While Iraq is no longer seeing the lethal sectarian violence of the last decade, the threat from Daesh remains. In August, the UN’s head of counterterrorism, Vladimir Voronkov, estimated there were 10,000 Daesh fighters active in Syria and Iraq. They have carried out at least three major attacks in Iraq in the last month: Killing a tribal chief in the Diyala region near the Iran border; killing another 11 people, many of them from the Popular Mobilization Units, at a lookout post at Al-Radwaniyah, southwest of Baghdad; and launching a rocket attack at the Siniya refinery in Salahuddin province.
These attacks, coupled with the killing of eight Sunni youths in Salahuddin province in October, could aggravate the barely-healed sectarian divisions and revive the conflicts that previously devastated Iraq. Thus, Sunni politicians have used the murder of the youths to promote a Sunni alliance and even create an autonomous Sunni-majority province in Anbar, Iraq’s largest province, which shares borders with Syria, Jordan and Saudi Arabia.

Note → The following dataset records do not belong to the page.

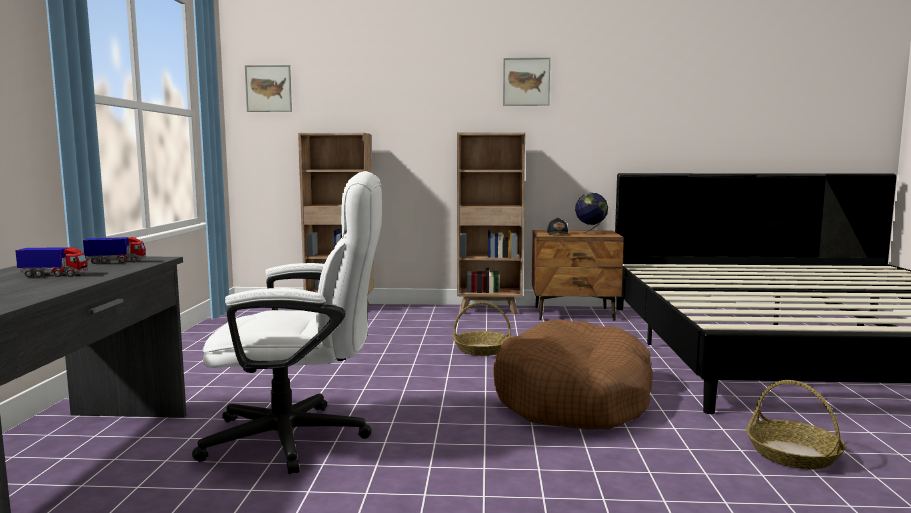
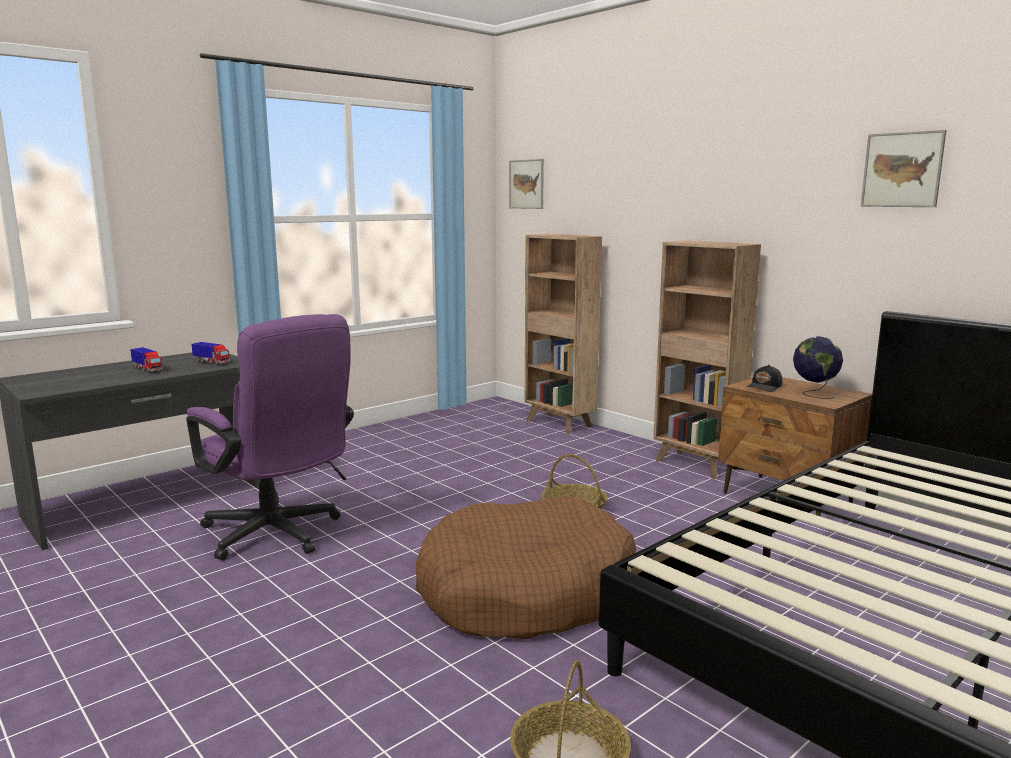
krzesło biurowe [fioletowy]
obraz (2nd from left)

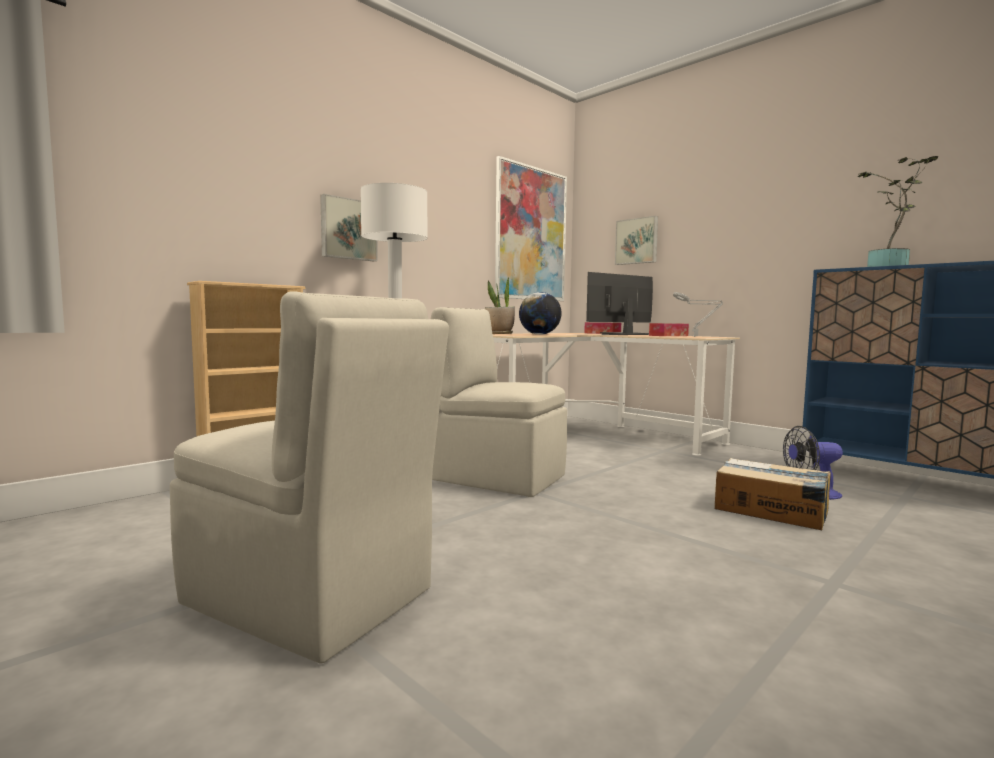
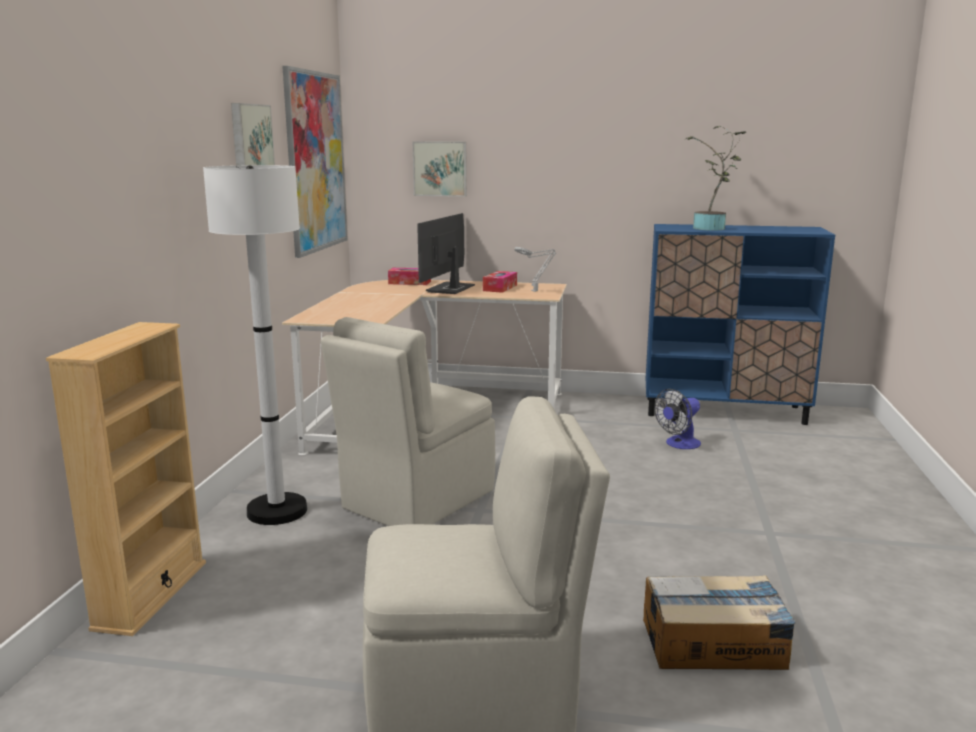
obraz (1st from left)
krzesło [beżowy] (1st from left)
roślina doniczkowa (1st from left in the first image)
globus
karton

Fortunately for Iraq, these politicians have little credibility: Most are believed to be driven by personal ambitions and many have an unsavory record of corruption.
Given that oil prices are unlikely to go up in the near future, the finance minister warned that the country could either adopt austerity or go bankrupt.
The good news is that Anbar province is at the center of a major Saudi-Iraqi cooperation project. Since April 2018, the Saudi-Iraqi Coordination Council has been pursuing Saudi investment in an agricultural project in Anbar. Covering a million hectares, the project envisages the creation of agricultural production and food processing facilities in the region, possibly providing 30,000 jobs. The region provides rich farmland due to the presence of the Habbaniyah, Razaza and Sawa lakes and the Haditha Dam, which is a major reservoir. The province also has numerous desert springs that have supported small farms for centuries.
Saudi-Iraqi ties received a fillip with last month’s opening of the Arar border crossing for the first time in 30 years. This was the traditional route for Iraqi pilgrims going to Saudi Arabia for pilgrimage and it is now expected to facilitate cross-border trade.
In fact, the Arar crossing and the Anbar agricultural project are the best antidotes to Iraq’s economic malaise.
- Talmiz Ahmad is an author and former Indian ambassador to Saudi Arabia, Oman and the UAE. He holds the Ram Sathe Chair for International Studies, Symbiosis International University, Pune, India.